● Complete the following:
(1) Translate this sentence from the text on VM clock synchronization into Spanish: "It must be run as root on the local host (unless the option -q is used)."
(2) In the text on VM clock synchronization, what are the VM's clocks synchronized to by default?
(3) Copy word for word the part of the text on VM clock synchronization from "# Allow the" up to and including "date -s ...".

● Text block:

◆ ◆ ◆

After a lot of searching I found that by default, the VM's clocks are synchronized to the HOST clock running on the control domain, and cannot be independently changed. This was surprising to me because NTP was still configured and appeared able to synchronize the clocks.

add the following line to your /etc/sysctl.conf file

# Allow the VM to update it's own clock, and do not use the DOM host clock.
xen.independent_wallclock=1

then restart the network service

/etc/init.d/network restart #for redhat, centos, fedora
/etc/init.d/networking restart #debian, ubuntu

now you can set the date with date -s ...

Here is a link to the official xen docs
Here is a link to the ntp docs

description

ntpdate sets the local date and time by polling the Network Time Protocol (NTP) server(s) given as the server arguments to determine the correct time. It must be run as root on the local host (unless the option -q is used). A number of samples are obtained from each of the servers specified and a subset of the NTP clock filter and selection algorithms are applied to select the best of these. Note that the accuracy and reliability of ntpdate depends on the number of servers, the number of polls each time it is run and the interval between runs.

ntpdate can be run manually as necessary to set the host clock, or it can be run from the host startup script to set the clock at boot time. This is useful in some cases to set the clock initially before starting the NTP daemon ntpd. It is also possible to run ntpdate from a cron script. However, it is important to note that ntpdate with contrived cron scripts is no substitute for the NTP daemon, which uses sophisticated algorithms to maximize accuracy and reliability while minimizing resource use. Finally, since ntpdate does not discipline the host clock frequency as does ntpd, the accuracy using ntpdate is limited.

◆ ◆ ◆

● Source data:
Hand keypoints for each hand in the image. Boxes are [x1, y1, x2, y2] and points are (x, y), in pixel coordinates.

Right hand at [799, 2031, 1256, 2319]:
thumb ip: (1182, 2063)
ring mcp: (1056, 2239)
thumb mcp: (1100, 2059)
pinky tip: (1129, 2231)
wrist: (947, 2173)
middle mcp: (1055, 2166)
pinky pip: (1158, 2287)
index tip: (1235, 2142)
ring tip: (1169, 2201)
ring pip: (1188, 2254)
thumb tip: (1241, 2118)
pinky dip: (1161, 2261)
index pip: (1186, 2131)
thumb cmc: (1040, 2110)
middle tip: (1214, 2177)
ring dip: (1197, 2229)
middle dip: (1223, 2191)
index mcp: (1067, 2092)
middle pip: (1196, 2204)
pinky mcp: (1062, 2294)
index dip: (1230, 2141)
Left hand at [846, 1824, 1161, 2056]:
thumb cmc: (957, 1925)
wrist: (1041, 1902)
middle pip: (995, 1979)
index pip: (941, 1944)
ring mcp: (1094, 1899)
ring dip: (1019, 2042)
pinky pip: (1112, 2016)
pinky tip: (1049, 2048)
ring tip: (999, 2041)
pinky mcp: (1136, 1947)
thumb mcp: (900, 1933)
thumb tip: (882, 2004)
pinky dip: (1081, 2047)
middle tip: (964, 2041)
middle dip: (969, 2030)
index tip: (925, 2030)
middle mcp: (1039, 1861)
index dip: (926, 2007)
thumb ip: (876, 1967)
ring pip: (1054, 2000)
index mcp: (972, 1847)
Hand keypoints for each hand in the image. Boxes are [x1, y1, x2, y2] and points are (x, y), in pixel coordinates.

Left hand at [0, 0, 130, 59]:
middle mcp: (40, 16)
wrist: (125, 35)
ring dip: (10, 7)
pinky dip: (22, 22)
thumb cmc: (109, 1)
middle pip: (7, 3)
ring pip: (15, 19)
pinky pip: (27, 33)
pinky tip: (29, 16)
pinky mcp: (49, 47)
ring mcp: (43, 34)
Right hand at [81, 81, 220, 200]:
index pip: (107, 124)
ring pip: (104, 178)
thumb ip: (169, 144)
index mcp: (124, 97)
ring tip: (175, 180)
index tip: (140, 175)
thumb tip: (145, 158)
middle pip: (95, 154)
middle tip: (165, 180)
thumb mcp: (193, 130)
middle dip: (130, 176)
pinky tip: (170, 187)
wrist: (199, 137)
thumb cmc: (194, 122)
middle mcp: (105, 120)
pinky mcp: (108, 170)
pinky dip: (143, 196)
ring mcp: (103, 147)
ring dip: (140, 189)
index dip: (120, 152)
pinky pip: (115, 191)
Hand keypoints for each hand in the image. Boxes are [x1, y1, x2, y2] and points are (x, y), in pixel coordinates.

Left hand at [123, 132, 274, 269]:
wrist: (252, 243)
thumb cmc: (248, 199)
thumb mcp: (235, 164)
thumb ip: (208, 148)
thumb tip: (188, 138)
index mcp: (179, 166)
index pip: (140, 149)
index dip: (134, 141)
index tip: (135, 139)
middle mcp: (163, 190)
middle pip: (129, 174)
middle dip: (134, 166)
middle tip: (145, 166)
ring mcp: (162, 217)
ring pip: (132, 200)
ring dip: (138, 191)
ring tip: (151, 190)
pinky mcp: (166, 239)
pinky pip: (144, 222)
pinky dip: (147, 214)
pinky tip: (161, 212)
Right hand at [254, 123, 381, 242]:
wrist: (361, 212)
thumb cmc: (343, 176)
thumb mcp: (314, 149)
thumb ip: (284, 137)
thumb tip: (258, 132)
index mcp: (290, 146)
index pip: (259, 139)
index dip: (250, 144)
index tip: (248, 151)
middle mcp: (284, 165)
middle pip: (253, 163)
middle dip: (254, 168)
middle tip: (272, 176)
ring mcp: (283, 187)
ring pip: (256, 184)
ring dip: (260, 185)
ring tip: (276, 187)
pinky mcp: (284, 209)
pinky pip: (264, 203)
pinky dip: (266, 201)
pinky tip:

◆ ◆ ◆

● Completed exercise:
(1) Debe ejecutarse como root en el host local (a menos que se use la opción -q).

(2) By default, they are synchronized to the host clock running on the control domain.

(3)
# Allow the VM to update it's own clock, and do not use the DOM host clock.
xen.independent_wallclock=1

then restart the network service

/etc/init.d/network restart #for redhat, centos, fedora
/etc/init.d/networking restart #debian, ubuntu

now you can set the date with date -s ...